▶ [Text passage]
☆ ☆ ☆ ☆

Metadata-Version: 2.1
Name: metaod
Version: 0.0.3
Summary: Automating Outlier Detection via Meta-Learning (selece/recommend OD model(s) for new datasets)
Home-page: https://github.com/yzhao062/metaod
Author: Yue Zhao
Author-email: zhaoy@cmu.edu
License: UNKNOWN
Download-URL: https://github.com/yzhao062/metaod/archive/master.zip
Description: Automating Outlier Detection via Meta-Learning (MetaOD)
        =====================================================================
        
        
        .. image:: https://img.shields.io/pypi/v/metaod.svg?color=brightgreen
           :target: https://pypi.org/project/metaod/
           :alt: PyPI version
        
        .. image:: https://img.shields.io/github/stars/yzhao062/metaod.svg
           :target: https://github.com/yzhao062/metaod/stargazers
           :alt: GitHub stars
        
        .. image:: https://img.shields.io/github/forks/yzhao062/metaod.svg?color=blue
           :target: https://github.com/yzhao062/metaod/network
           :alt: GitHub forks
        
        ----
        
        **Development Status**: **As of 09/26/2020, MetaOD is under active development and in its alpha stage. Please follow, star, and fork to get the latest update**!
        For paper reproducibility, please see the paper_reproducibility folder for instruction.
        
        **Given an unsupervised outlier detection (OD) task on a new dataset, how can we automatically select a good outlier detection method and its hyperparameter(s) (collectively called a model)?**
        Thus far, model selection for OD has been a "black art"; as any model evaluation is infeasible due to the lack of (i) hold-out data with labels, and (ii) a universal objective function.

☆ ☆ ☆ ☆

▶ [Rows]
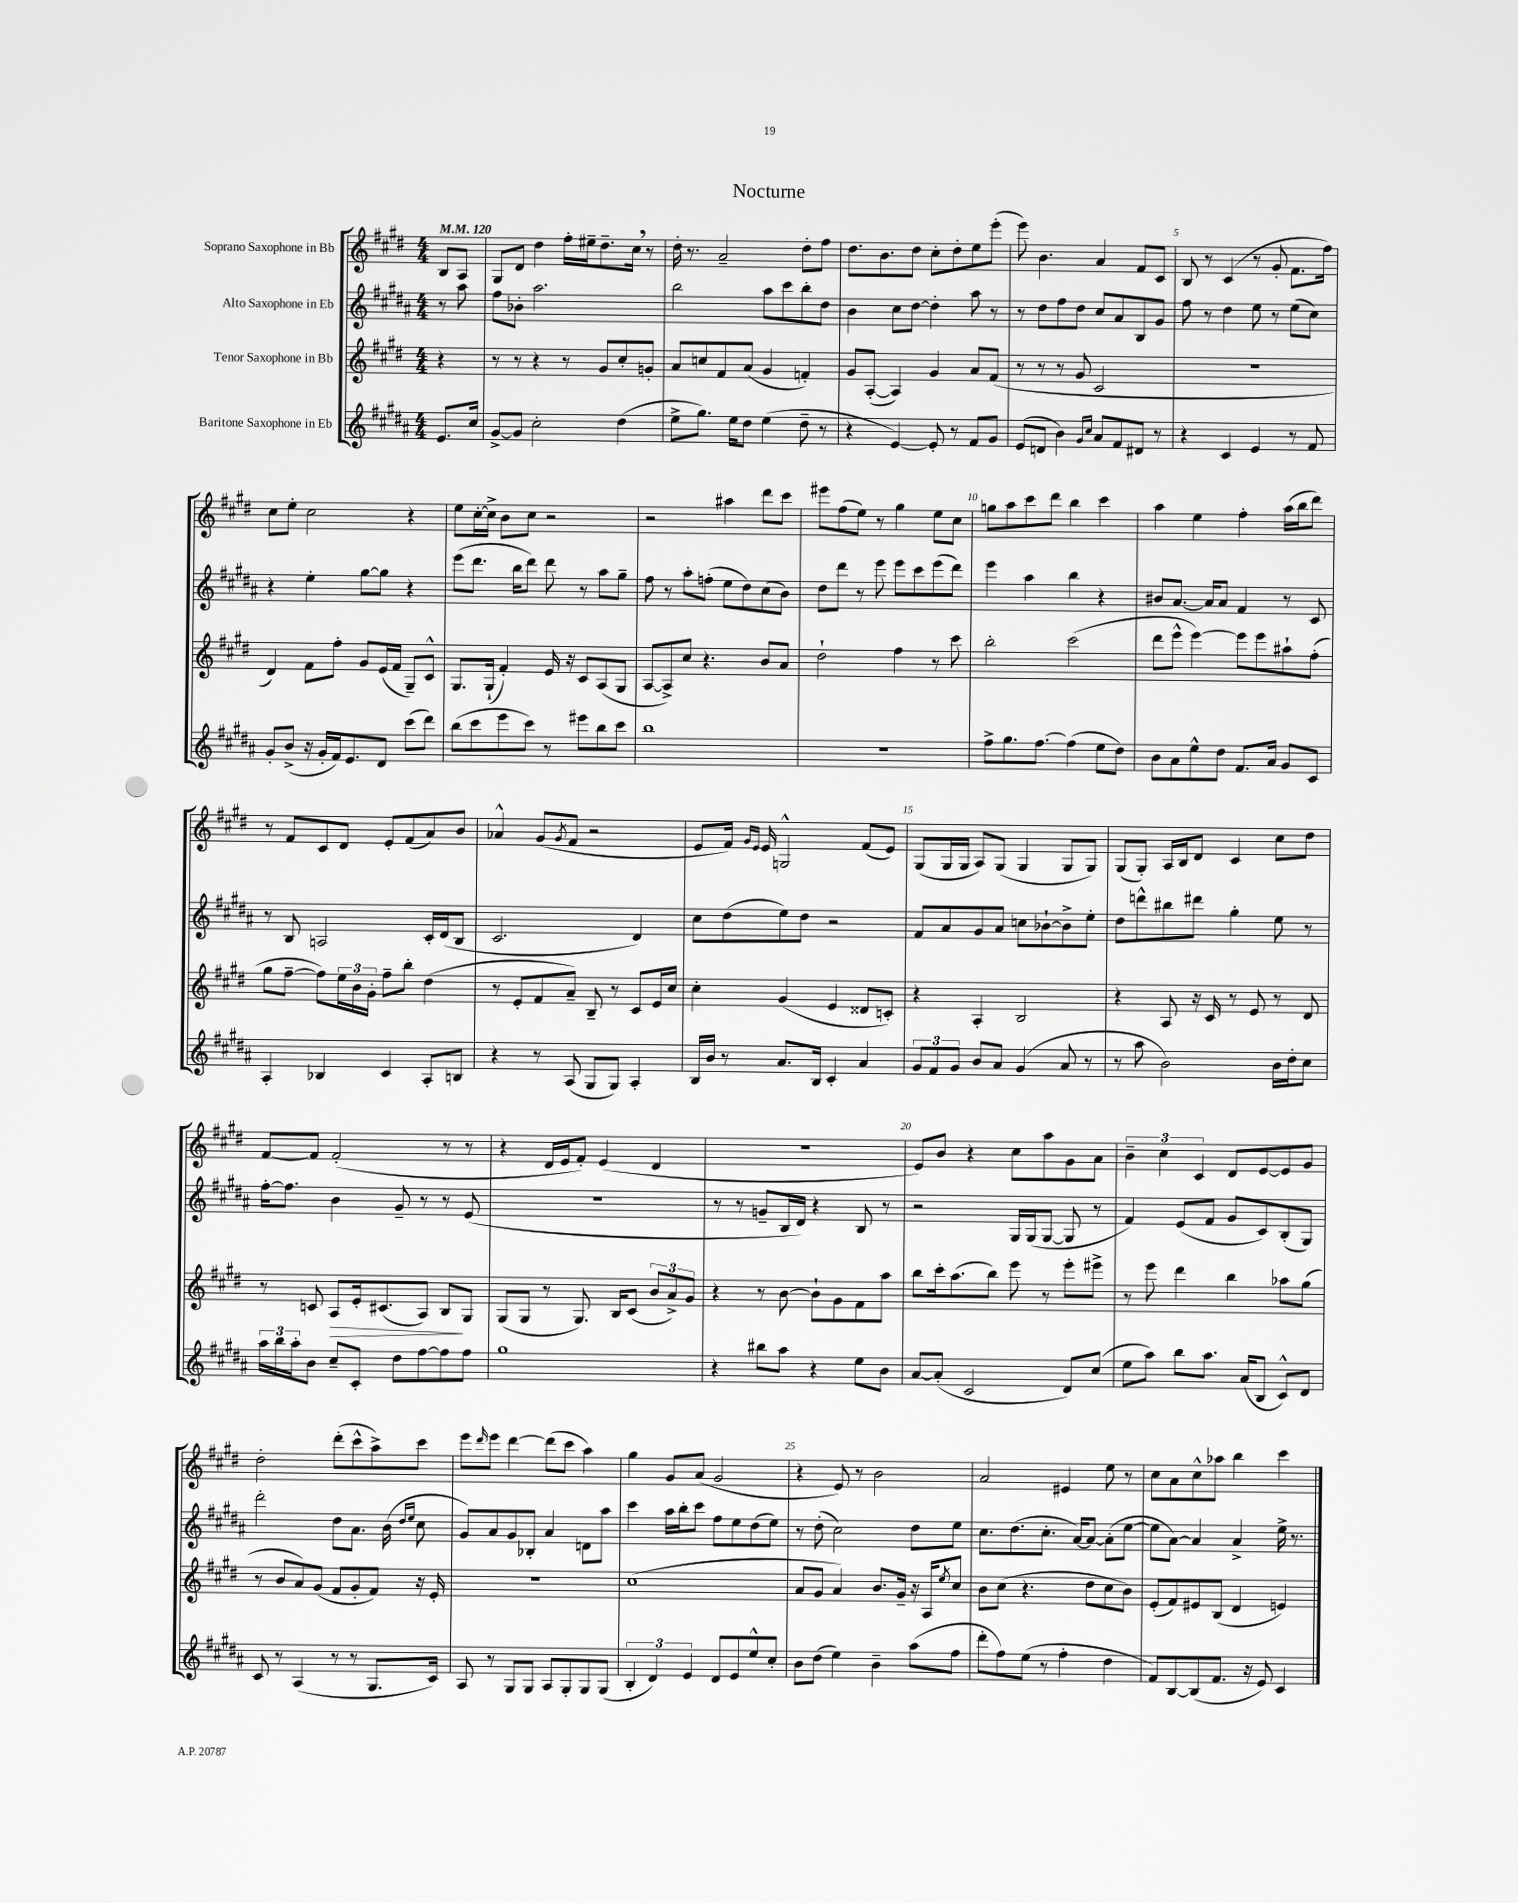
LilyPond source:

\header { title = "Nocturne" }
<<
\new StaffGroup <<
\new Staff = "s0" \with { instrumentName = "Soprano Saxophone in Bb" } {
    \clef treble \key e \major \numericTimeSignature \time 4/4 \partial 4 \tempo 4 = 120
    b8 a8 |
    gis8 dis'8 dis''4 fis''16-. eis''16-- dis''8.-- cis''16 \breathe r8 |
    dis''16-. r8. a'2-- dis''8-. fis''8 |
    dis''8. b'8. dis''8 cis''8-. dis''8-. e''8 e'''8-.( |
    e'''8) b'4. a'4 fis'8 cis'8 |
    b8 r8 cis'4( r8 gis'8-. fis'8. fis''16) |
    cis''8 e''8-. cis''2 r4 |
    e''8 cis''16~-. cis''16-> b'8 cis''8 r2 |
    r2 ais''4 dis'''8 cis'''8 |
    eis'''8 fis''8( e''8) r8 gis''4 e''8 cis''8 |
    g''8 a''8 cis'''8 dis'''8 b''4 cis'''4 |
    a''4 e''4 fis''4-. a''16( b''16 dis'''8) |
    r8 fis'8 cis'8 dis'8 e'8-. fis'8( a'8) b'8 |
    aes'4-^ gis'8( \acciaccatura { gis'8 } fis'8 r2 |
    e'8 fis'16) \grace { gis'16 e'16 } e'16 g2-^ fis'8( e'8) |
    gis8( gis16 gis16 a8) gis8( gis4 gis8 gis8) |
    gis8( gis8-.) a16 b16 dis'8 cis'4 cis''8 dis''8 |
    fis'8~ fis'8 fis'2-.( r8 r8 |
    r4 dis'16 e'16 fis'8-.) e'4( dis'4 |
    R1 |
    e'8) b'8 r4 cis''8 a''8 gis'8 a'8 |
    \tuplet 3/2 { b'4-- cis''4 cis'4 } dis'8 e'8~ e'8 gis'8 |
    dis''2-. dis'''8-.( cis'''8-^ a''8->) cis'''8 |
    e'''8 \grace { dis'''16 } e'''8 dis'''4~ dis'''8( cis'''8 a''4) |
    gis''4 gis'8 a'8( gis'2 |
    r4 e'8) r8 b'2 |
    a'2 eis'4 e''8 r8 |
    cis''8 a'8 cis''8-^ aes''8 b''4 cis'''4 \bar "|." |
}
\new Staff = "s1" \with { instrumentName = "Alto Saxophone in Eb" } {
    \clef treble \key b \major \numericTimeSignature \time 4/4 \partial 4
    r8 ais''8 |
    fis''8 bes'8-. ais''2. |
    b''2 ais''8 cis'''8 b''8-. dis''8 |
    b'4 cis''8 dis''8~ dis''4-. ais''8 r8 |
    r8 dis''8 fis''8 dis''8 cis''8 ais'8 b8 gis'8 |
    fis''8 r8 dis''4 e''8 r8 e''8( cis''8) |
    r4 e''4-. gis''8~ gis''8 r4 |
    e'''8( dis'''8. b''16 dis'''8) dis'''8 r8 ais''8 gis''8-- |
    fis''8 r8 ais''8-. f''8-.( e''8 dis''8) cis''8( b'8) |
    dis''8 dis'''8 r8 e'''8 e'''8 cis'''8 e'''8( dis'''8) |
    e'''4 ais''4 b''4 r4 |
    bis'8 ais'8.~ ais'16 ais'8 fis'4 r8 cis'8 |
    r8 b8 a2 cis'16-. dis'16( b8 |
    cis'2. dis'4) |
    cis''8 dis''8( e''8) dis''8 r2 |
    fis'8 ais'8 gis'8 ais'8 c''8 bes'8~-! bes'8-> e''8-. |
    dis''8 d'''8-^ bis''8 dis'''8 gis''4-. e''8 r8 |
    fis''16~-. fis''8. b'4 gis'8-- r8 r8 e'8( |
    R1 |
    r8 r8 g'8-- b16 dis'16) r4 b8 r8 |
    r2 gis16 gis16( gis8~ gis8 r8 |
    fis'4) e'8( fis'8 gis'8 cis'8) b8-.( gis8) |
    dis'''2-. dis''8 ais'8. b'16( \grace { dis''16 e''16 } cis''8 |
    gis'8) ais'8 gis'8 bes8-. ais'4 d'8 ais''8 |
    cis'''4 ais''16 b''16-. cis'''8 fis''8 e''8 dis''8( e''8) |
    r8 dis''8-.( cis''2) dis''8 e''8 |
    cis''8. dis''8.( cis''8.-. ais'16~) ais'8~ ais'8-.( e''8~ |
    e''8 ais'8~) ais'4 ais'4-> e''16-> r8. \bar "|." |
}
\new Staff = "s2" \with { instrumentName = "Tenor Saxophone in Bb" } {
    \clef treble \key e \major \numericTimeSignature \time 4/4 \partial 4
    r4 |
    r8 r8 r4 r8 gis'8 cis''8-. g'8-. |
    a'8 c''8 fis'8 a'8( gis'4 f'4-.) |
    gis'8 a8~-.( a4) gis'4 a'8 fis'8( |
    r8 r8 r8 gis'8 cis'2 |
    r1 |
    dis'4) fis'8 fis''8-. gis'8 e'16( fis'16 gis8--) cis'8-^ |
    gis8. gis16-!( fis'4-.) e'16 r16 cis'8 a8( gis8 |
    a8~ a8->) cis''8 r4. b'8 a'8 |
    dis''2-! fis''4 r8 cis'''8 |
    b''2-. cis'''2( |
    dis'''8 e'''8-^ e'''4~) e'''8 e'''8 ais''8-! fis''8-.( |
    gis''8 fis''8~-- fis''8) \tuplet 3/2 { e''16 b'16 gis'16-. } fis''8-- b''8-. dis''4( |
    r8 e'8-. fis'8 a'8--) b8-- r8 cis'8 e'16 cis''16 |
    cis''4-. gis'4( e'4 disis'8 c'8-.) |
    r4 a4-. b2 |
    r4 a8 r16 cis'16 r8 e'8 r8 dis'8 |
    r8 c'8 a8\> e'16-. cis'8.( a8) b8\! gis8 |
    gis8( gis8 r8 gis8.) b16 cis'8( \tuplet 3/2 { b'8 a'8->) gis'8 } |
    r4 r8 b'8~ b'8-! gis'8 fis'8 a''8 |
    b''8 cis'''16-. a''8.( b''8) e'''8 r8 e'''8-. eis'''8-> |
    r8 e'''8 dis'''4 b''4 aes''8 gis''8( |
    r8 b'8 a'8) gis'8( fis'8 gis'8-. fis'8) r16 e'16-. |
    R1 |
    cis''1( |
    a'8 gis'8 a'4) b'8. gis'16-- r16 a16 \acciaccatura { e''8 } cis''8 |
    b'8 cis''8( r4. dis''8 cis''8 b'8) |
    e'8-.( fis'8) eis'8 b8( dis'4 e'4) \bar "|." |
}
\new Staff = "s3" \with { instrumentName = "Baritone Saxophone in Eb" } {
    \clef treble \key b \major \numericTimeSignature \time 4/4 \partial 4
    e'8. cis''16 |
    gis'8~-> gis'8 cis''2-. dis''4( |
    e''8-> gis''8.) e''16 dis''8 e''4( dis''8-- r8 |
    r4 e'4~) e'8-. r8 fis'8 gis'8 |
    e'8( d'8 b'4) \grace { gis'16 cis''16 } ais'8 fis'8 dis'8 r8 |
    r4 cis'4 e'4 r8 fis'8 |
    gis'8-. b'8->( r16 gis'16-. fis'16) e'8. dis'8 cis'''8( dis'''8) |
    b''8( cis'''8 e'''8 cis'''8) r8 eis'''8 b''8 cis'''8 |
    b''1 |
    R1 |
    fis''8-> gis''8. fis''8.~ fis''4( e''8 dis''8) |
    b'8 ais'8 e''8-^ dis''8 fis'8. ais'16 gis'8 cis'8 |
    ais4-. bes4 cis'4 ais8-. b8 |
    r4 r8 ais8( gis8 gis8) ais4-. |
    b16 b'16 r8 ais'8. b16 cis'4-. ais'4 |
    \tuplet 3/2 { gis'8 fis'8 gis'8 } b'8 ais'8 gis'4( ais'8 r8 |
    r8 ais''8 b'2) b'16 dis''16-. cis''8 |
    \tuplet 3/2 { ais''16 b''16 ais''16-. } b'8 cis''8-- cis'8-. dis''8 fis''8~ fis''8 fis''8 |
    gis''1 |
    r4 bis''8 ais''8 r4 e''8 b'8 |
    ais'8~ ais'8-.( cis'2 dis'8) cis''8( |
    e''8 ais''8) b''8 ais''8. ais'16( b8 cis'8-^) dis'8 |
    cis'8 r8 ais4( r8 r8 gis8. cis'16) |
    ais8 r8 gis8 gis8 ais8 gis8-. gis8 gis8( |
    \tuplet 3/2 { b4-. dis'4) e'4 } dis'8 e'8 e''8-^ cis''8-. |
    b'8 dis''8( e''4) b'4-- ais''8( fis''8 |
    dis'''8-. fis''8) e''8( r8 fis''4-. dis''4 |
    fis'8) b8~ b8( fis'8. r16 e'8) cis'4 \bar "|." |
}
>>
>>
\layout { \context { \Score \override BarNumber.break-visibility = ##(#f #t #t) barNumberVisibility = #(every-nth-bar-number-visible 5) } }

☆ ☆ ☆ ☆

▶ [Problems to work on]
- a) Translate this sentence from the MetaOD package description into Spanish: "For paper reproducibility, please see the paper_reproducibility folder for instruction."
- b) Write out the part of the MetaOD package description starting with "For paper reproducibility, please" and going on through "universal objective function.".

▶ [Full solutions]
- a) Para la reproducibilidad del artículo, consulte la carpeta paper_reproducibility para obtener instrucciones.

- b)
For paper reproducibility, please see the paper_reproducibility folder for instruction.
        
        **Given an unsupervised outlier detection (OD) task on a new dataset, how can we automatically select a good outlier detection method and its hyperparameter(s) (collectively called a model)?**
        Thus far, model selection for OD has been a "black art"; as any model evaluation is infeasible due to the lack of (i) hold-out data with labels, and (ii) a universal objective function.